First Quarter Financial Results

·Cash and cash equivalents: As of March 31, 2020, the Company had $122.5 million of cash and cash equivalents compared to $130.1 million of cash and cash equivalents as of December 31, 2019. The Company expects cash burn for 2020 to be between $35.0 million $40.0 million. The Company believes its cash and cash equivalents as of March 31, 2020 will be sufficient to meet its current projected operating requirements into 2023.

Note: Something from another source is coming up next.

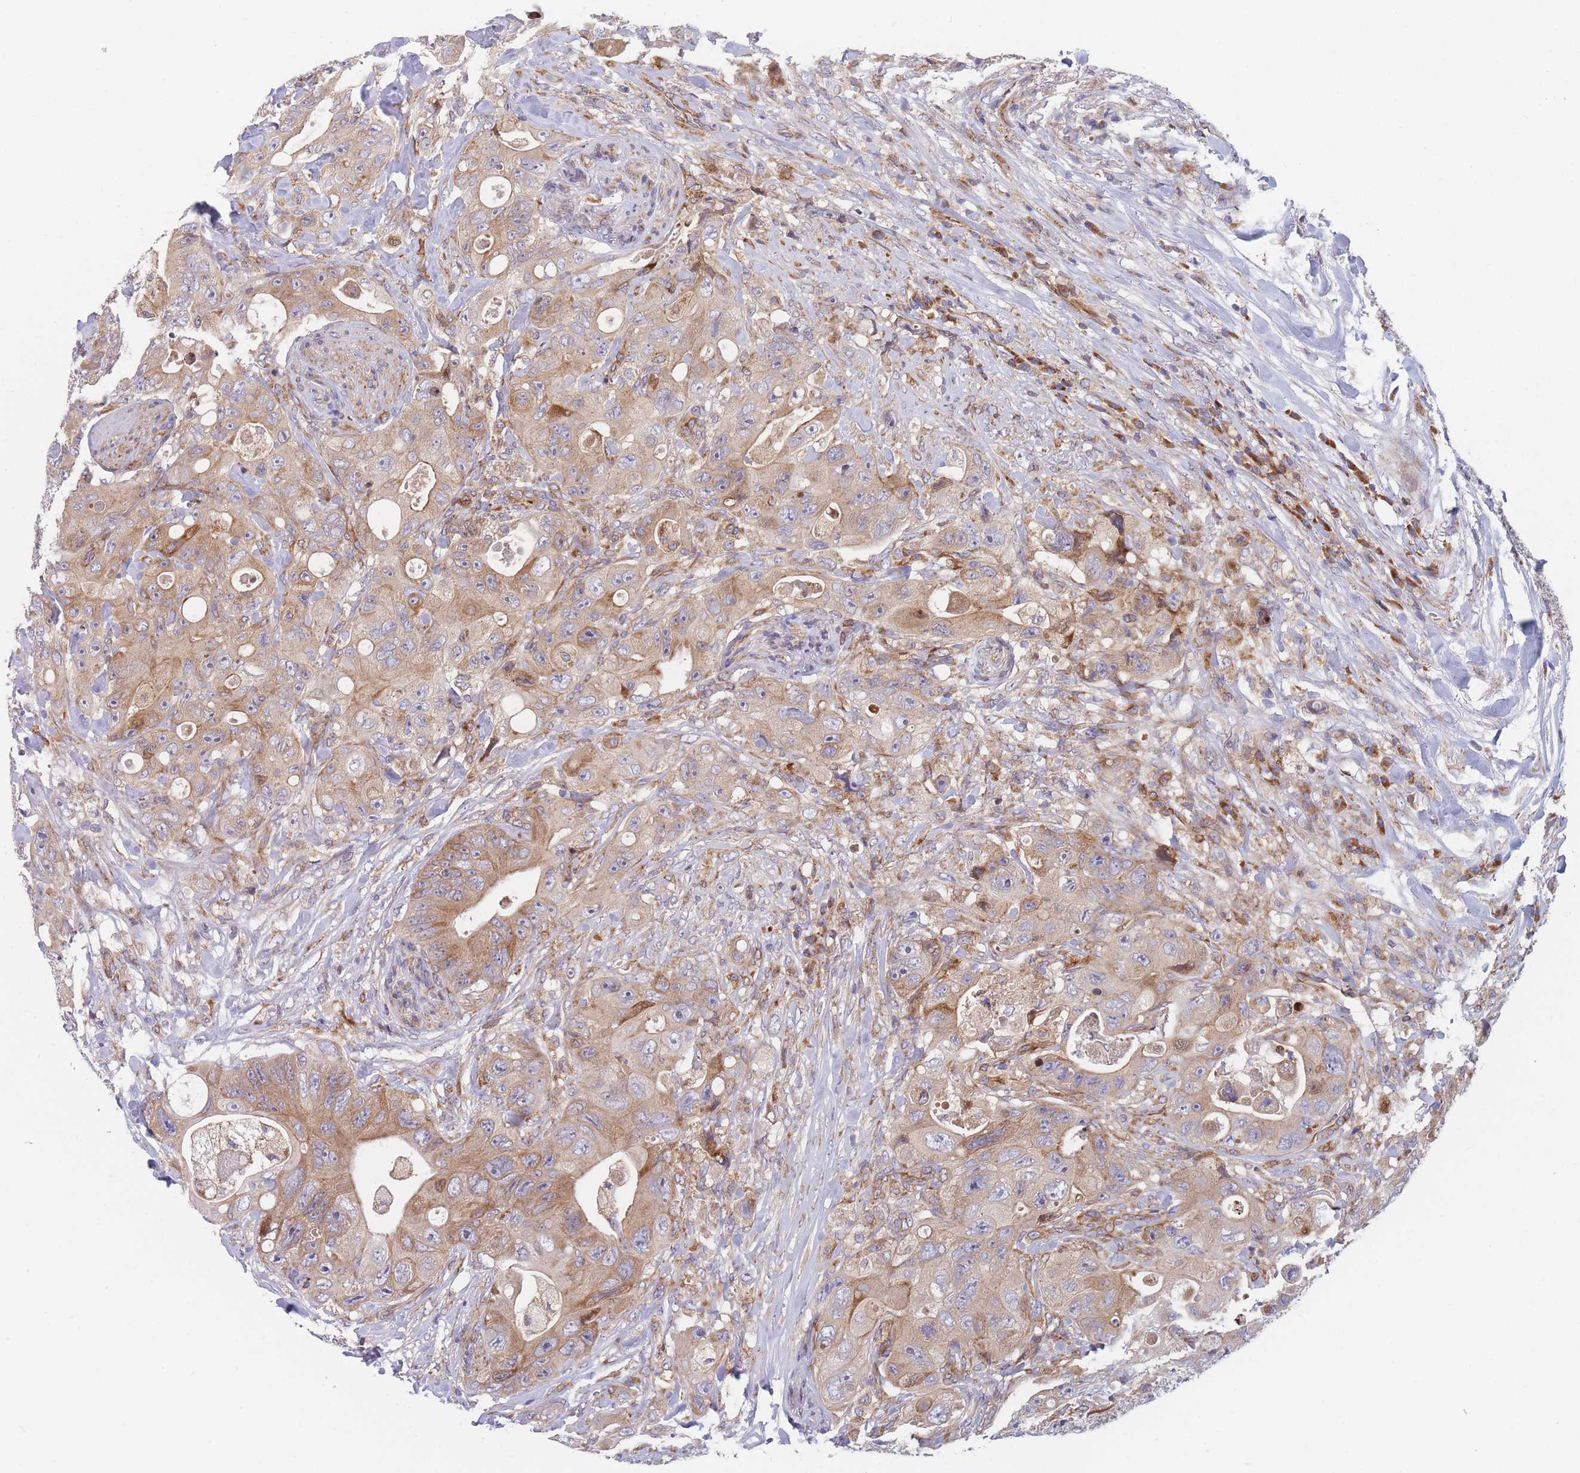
{"staining": {"intensity": "moderate", "quantity": ">75%", "location": "cytoplasmic/membranous"}, "tissue": "colorectal cancer", "cell_type": "Tumor cells", "image_type": "cancer", "snomed": [{"axis": "morphology", "description": "Adenocarcinoma, NOS"}, {"axis": "topography", "description": "Colon"}], "caption": "Immunohistochemistry of colorectal cancer shows medium levels of moderate cytoplasmic/membranous staining in about >75% of tumor cells. Nuclei are stained in blue.", "gene": "TMEM131L", "patient": {"sex": "female", "age": 46}}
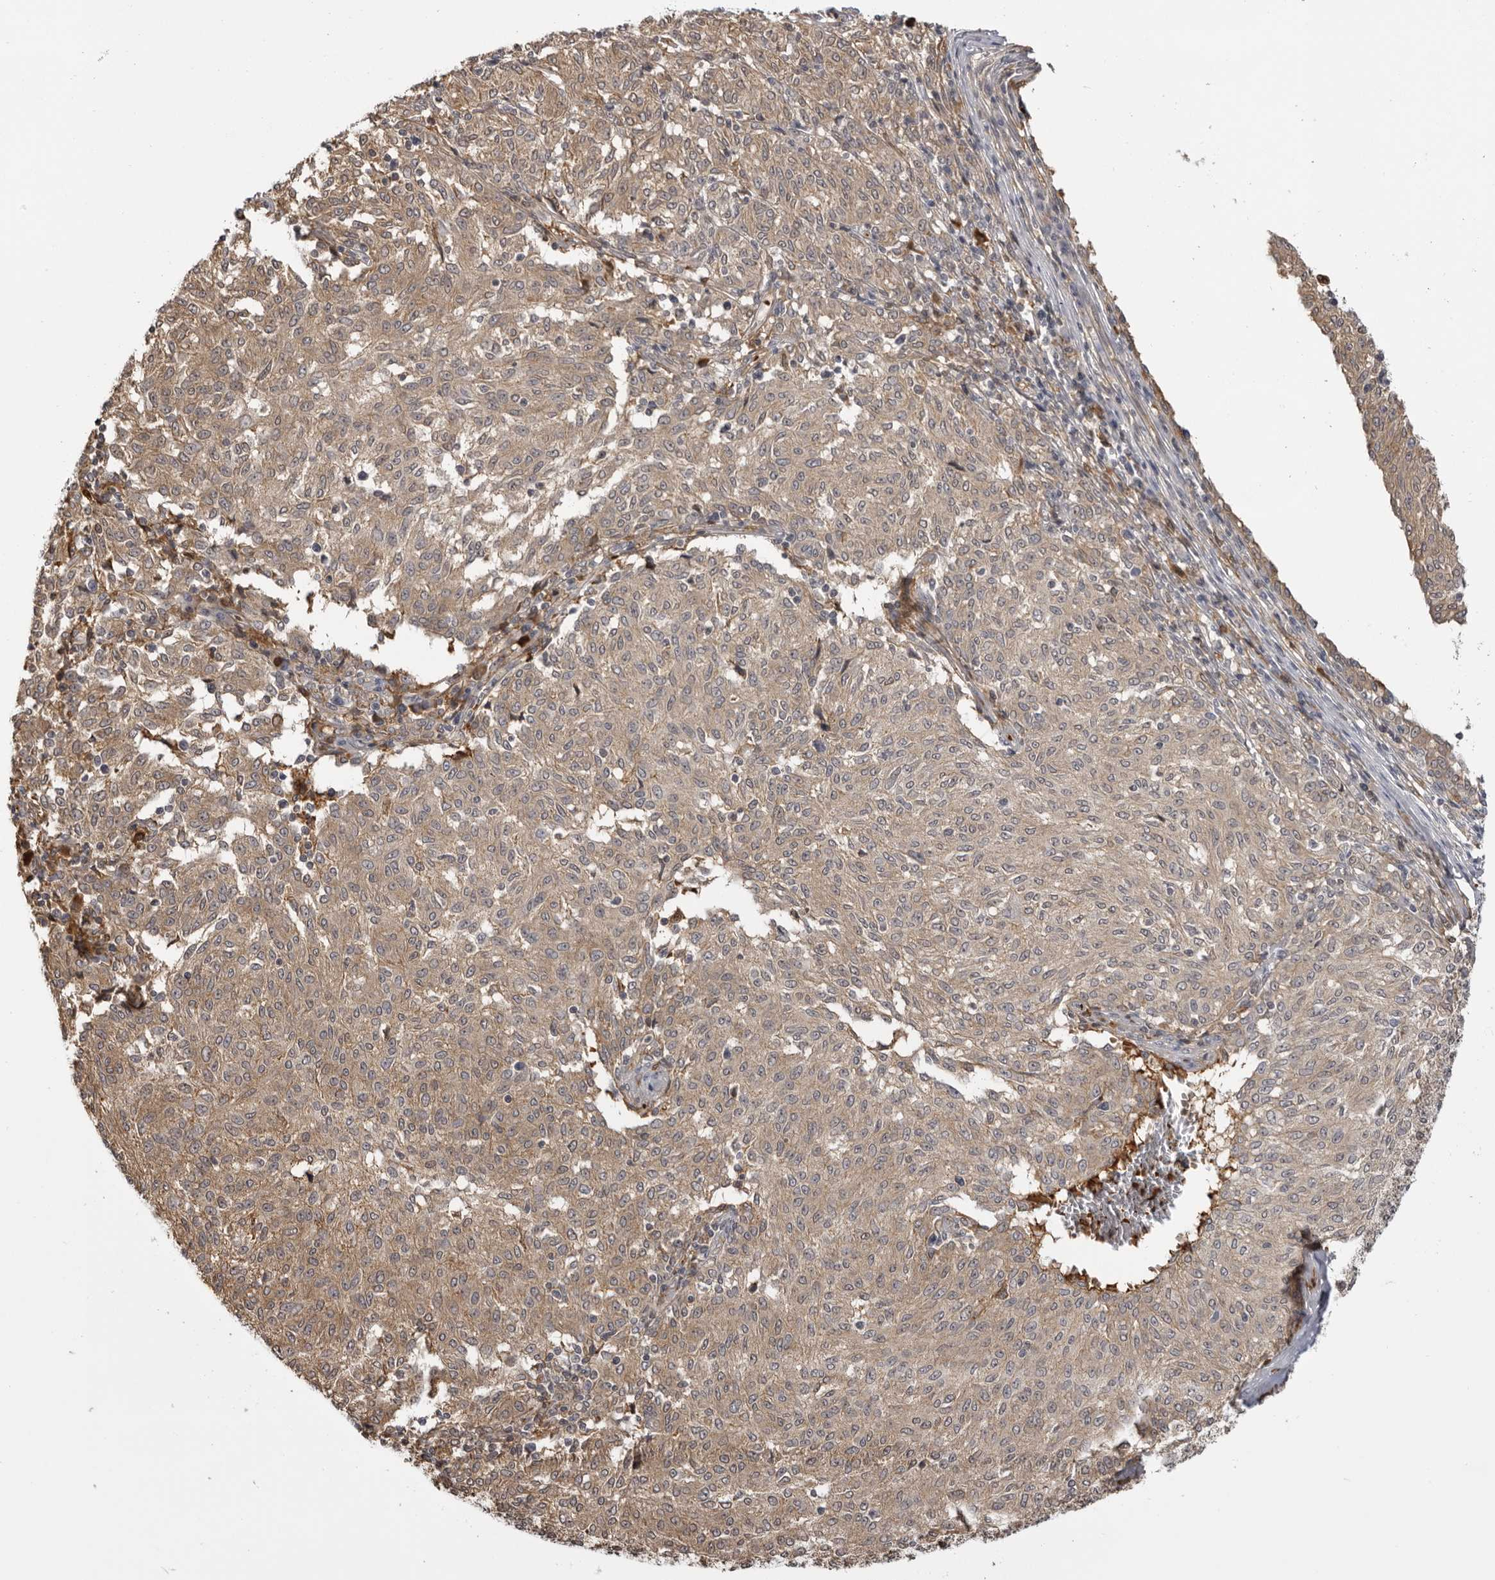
{"staining": {"intensity": "weak", "quantity": ">75%", "location": "cytoplasmic/membranous"}, "tissue": "melanoma", "cell_type": "Tumor cells", "image_type": "cancer", "snomed": [{"axis": "morphology", "description": "Malignant melanoma, NOS"}, {"axis": "topography", "description": "Skin"}], "caption": "Immunohistochemical staining of human melanoma demonstrates low levels of weak cytoplasmic/membranous expression in approximately >75% of tumor cells.", "gene": "PLEKHF2", "patient": {"sex": "female", "age": 72}}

·Research and Development (R&D) expenses: R&D expenses were $9.1 million for the quarter ended March 31, 2020, compared to $3.7 million for the comparable period in 2019. The increase in R&D expenses was primarily related to the advancement of the Company’s lead product candidate, APR-246. In Q1 2019 the Company commenced a pivotal Phase 3 clinical trial of APR-246 with azacitidine for frontline treatment of TP53 mutant MDS which is supported by two ongoing Phase 1b/2 investigator initiated trials, one in the U.S. and one in France, testing APR-246 with azacitidine as frontline treatment in TP53 mutant MDS and AML patients. In addition, in Q1 2020, the Company began enrolling patients in a Phase 1 clinical trial in frontline and relapsed/refractory TP53 mutant AML assessing APR-246 with venetoclax with or without azacitidine.

·General and Administrative (G&A) expenses: G&A expenses were $2.8 million for the quarter ended March 31, 2020, compared to $0.7 million for the comparable period in 2019. The increase in G&A expenses was primarily due to increased insurance and professional fees associated with operating as a public company, as well as increased personnel costs.

·Net loss: Net loss was $9.4 million, or $0.45 per share for the quarter ended March 31, 2020, compared to a net loss of $3.5 million, or $2.97 per share for the quarter ended March 31, 2019. The Company had 21,054,842 shares of common stock outstanding as of March 31, 2020.